Wind farms are made up of multiple turbines that are built close together and each converts kinetic energy into electricity. Optimizing power production from a single turbine is dependent on many factors (for example, stratification, temperature, turbulence, topography, and so on), but optimizing farm production as a whole also involves interactions between turbines. A downstream turbine following another encounters reduced wind, reducing turbine power production by up to 60%.
Wind energy production is typically organized in clusters of wind turbines. Wake interactions among turbines are well known to have a negative impact on their performance and life expectancy. Because of the low turbulence of the atmospheric boundary layer, wakes persist many diameters downstream of the rotor in typical offshore conditions. The main remedies proposed so far for these effects are based on either changing the wake characteristics (velocity deficit, recovery rate) by changing the induction factor statically/dynamically, or redirecting its path.
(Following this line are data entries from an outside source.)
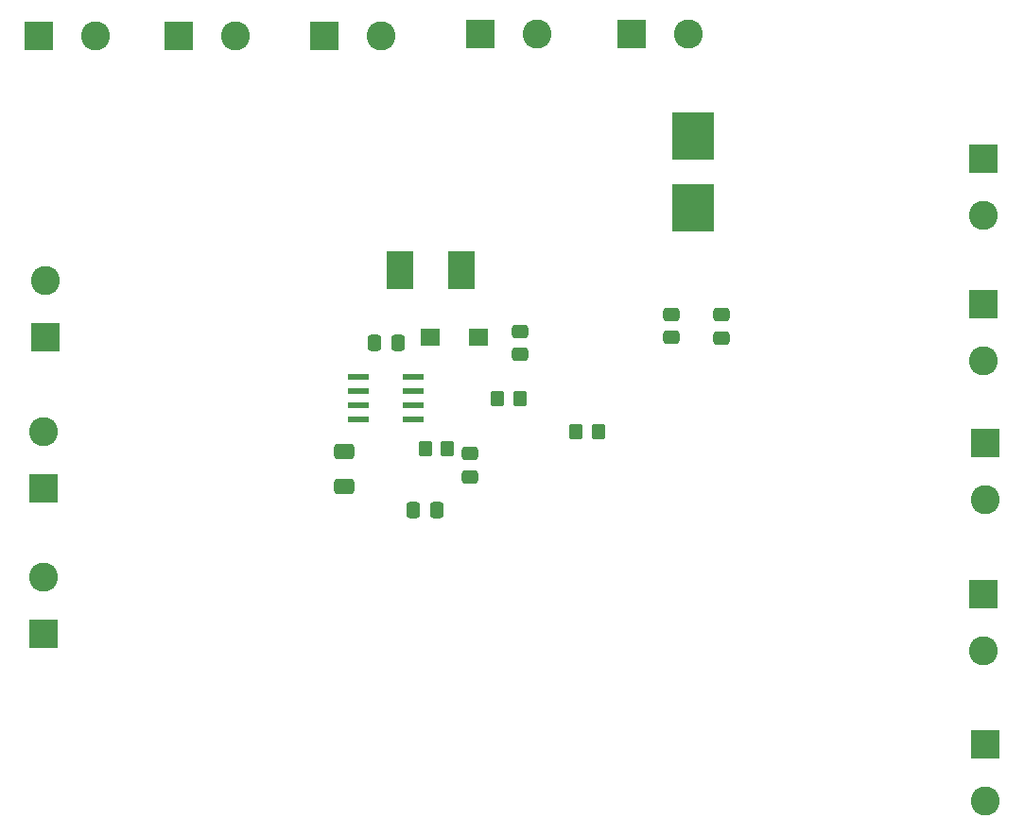
<source format=gts>
%TF.GenerationSoftware,KiCad,Pcbnew,8.0.5*%
%TF.CreationDate,2024-11-24T13:51:33-06:00*%
%TF.ProjectId,Buck_V2,4275636b-5f56-4322-9e6b-696361645f70,rev?*%
%TF.SameCoordinates,Original*%
%TF.FileFunction,Soldermask,Top*%
%TF.FilePolarity,Negative*%
%FSLAX46Y46*%
G04 Gerber Fmt 4.6, Leading zero omitted, Abs format (unit mm)*
G04 Created by KiCad (PCBNEW 8.0.5) date 2024-11-24 13:51:33*
%MOMM*%
%LPD*%
G01*
G04 APERTURE LIST*
G04 Aperture macros list*
%AMRoundRect*
0 Rectangle with rounded corners*
0 $1 Rounding radius*
0 $2 $3 $4 $5 $6 $7 $8 $9 X,Y pos of 4 corners*
0 Add a 4 corners polygon primitive as box body*
4,1,4,$2,$3,$4,$5,$6,$7,$8,$9,$2,$3,0*
0 Add four circle primitives for the rounded corners*
1,1,$1+$1,$2,$3*
1,1,$1+$1,$4,$5*
1,1,$1+$1,$6,$7*
1,1,$1+$1,$8,$9*
0 Add four rect primitives between the rounded corners*
20,1,$1+$1,$2,$3,$4,$5,0*
20,1,$1+$1,$4,$5,$6,$7,0*
20,1,$1+$1,$6,$7,$8,$9,0*
20,1,$1+$1,$8,$9,$2,$3,0*%
G04 Aperture macros list end*
%ADD10RoundRect,0.250000X-0.475000X0.337500X-0.475000X-0.337500X0.475000X-0.337500X0.475000X0.337500X0*%
%ADD11R,1.727200X1.625600*%
%ADD12RoundRect,0.250000X0.350000X0.450000X-0.350000X0.450000X-0.350000X-0.450000X0.350000X-0.450000X0*%
%ADD13RoundRect,0.250000X0.475000X-0.337500X0.475000X0.337500X-0.475000X0.337500X-0.475000X-0.337500X0*%
%ADD14R,2.600000X2.600000*%
%ADD15C,2.600000*%
%ADD16RoundRect,0.250000X-0.337500X-0.475000X0.337500X-0.475000X0.337500X0.475000X-0.337500X0.475000X0*%
%ADD17R,1.981200X0.558800*%
%ADD18R,3.810000X4.240000*%
%ADD19RoundRect,0.250000X-0.650000X0.412500X-0.650000X-0.412500X0.650000X-0.412500X0.650000X0.412500X0*%
%ADD20RoundRect,0.250000X-0.350000X-0.450000X0.350000X-0.450000X0.350000X0.450000X-0.350000X0.450000X0*%
%ADD21R,2.489200X3.429000*%
G04 APERTURE END LIST*
D10*
%TO.C,C6*%
X110000000Y-124500000D03*
X110000000Y-126575000D03*
%TD*%
D11*
%TO.C,D1*%
X84000000Y-126500000D03*
X88267200Y-126500000D03*
%TD*%
D12*
%TO.C,R2*%
X99000000Y-135000000D03*
X97000000Y-135000000D03*
%TD*%
D13*
%TO.C,C3*%
X92000000Y-128037500D03*
X92000000Y-125962500D03*
%TD*%
D14*
%TO.C,J7*%
X61420000Y-99500000D03*
D15*
X66500000Y-99500000D03*
%TD*%
D14*
%TO.C,J8*%
X74500000Y-99500000D03*
D15*
X79580000Y-99500000D03*
%TD*%
D10*
%TO.C,C2*%
X87500000Y-136925000D03*
X87500000Y-139000000D03*
%TD*%
D16*
%TO.C,C5*%
X78962500Y-127000000D03*
X81037500Y-127000000D03*
%TD*%
D10*
%TO.C,C7*%
X105520200Y-124462500D03*
X105520200Y-126537500D03*
%TD*%
D14*
%TO.C,J14*%
X101955000Y-99305000D03*
D15*
X107035000Y-99305000D03*
%TD*%
D14*
%TO.C,J1*%
X133695000Y-162955000D03*
D15*
X133695000Y-168035000D03*
%TD*%
D17*
%TO.C,U1*%
X77536200Y-130095000D03*
X77536200Y-131365000D03*
X77536200Y-132635000D03*
X77536200Y-133905000D03*
X82463800Y-133905000D03*
X82463800Y-132635000D03*
X82463800Y-131365000D03*
X82463800Y-130095000D03*
%TD*%
D14*
%TO.C,J6*%
X48920000Y-99500000D03*
D15*
X54000000Y-99500000D03*
%TD*%
D14*
%TO.C,J9*%
X88455000Y-99305000D03*
D15*
X93535000Y-99305000D03*
%TD*%
D14*
%TO.C,J2*%
X49305000Y-140045000D03*
D15*
X49305000Y-134965000D03*
%TD*%
D14*
%TO.C,J4*%
X49305000Y-153045000D03*
D15*
X49305000Y-147965000D03*
%TD*%
D18*
%TO.C,F1*%
X107500000Y-108500000D03*
X107500000Y-114870000D03*
%TD*%
D19*
%TO.C,C4*%
X76250000Y-136750000D03*
X76250000Y-139875000D03*
%TD*%
D14*
%TO.C,J12*%
X133695000Y-135955000D03*
D15*
X133695000Y-141035000D03*
%TD*%
D14*
%TO.C,J13*%
X133500000Y-149500000D03*
D15*
X133500000Y-154580000D03*
%TD*%
D14*
%TO.C,J3*%
X49500000Y-126500000D03*
D15*
X49500000Y-121420000D03*
%TD*%
D14*
%TO.C,J10*%
X133500000Y-110500000D03*
D15*
X133500000Y-115580000D03*
%TD*%
D20*
%TO.C,R3*%
X83500000Y-136500000D03*
X85500000Y-136500000D03*
%TD*%
D14*
%TO.C,J11*%
X133500000Y-123500000D03*
D15*
X133500000Y-128580000D03*
%TD*%
D16*
%TO.C,C1*%
X82462500Y-142000000D03*
X84537500Y-142000000D03*
%TD*%
D21*
%TO.C,L1*%
X81282200Y-120500000D03*
X86717800Y-120500000D03*
%TD*%
D20*
%TO.C,R1*%
X90000000Y-132000000D03*
X92000000Y-132000000D03*
%TD*%
M02*

</source>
Because most wind turbines already have active yaw control, yaw-based lateral wake redirection has shown good potential and does not require any radical hardware modifications; thus, it has been the focus of recent literature.
Offshore wind energy is currently experiencing massive capacity expansion. This implies grouping and clustering offshore wind farms in order to harvest the best wind resources and capitalize on logistical and infrastructural synergies. Wind farm clustering introduces new challenges, as neighboring wind farms influence one another through increased wake losses.
By identifying correlations in data currently collected by turbine sensors, the researchers discovered how to create clusters or links between turbines. Wind farm owners can then use this automated data to guide the implementation of a standard yaw control procedure based on a decade of yaw optimization research. Each 1% increase in energy production equates to 3 billion kilowatt-hours per year.
“What excites me about our work is that it corresponds to reality and has an impact on real people,” said co-author Federico Bernardoni. “Operators can use these results to determine when and to which groups they should apply yaw control to maximize wind power gain.”
Because the turbines already have the hardware and sensors, and the land has already been committed to the wind farm, any increase in power production using this method would be 100% green energy. The method is also distinct in that it is model-free. It makes no assumptions about current parameters or conditions, thereby reducing the effects of uncertainty in current wake models.
“By simply making turbines smarter, we can extract more energy from something that already exists,” Leonardi explained. “We’re increasing energy using simple math, so that’s a very clean, green 1-3 %.”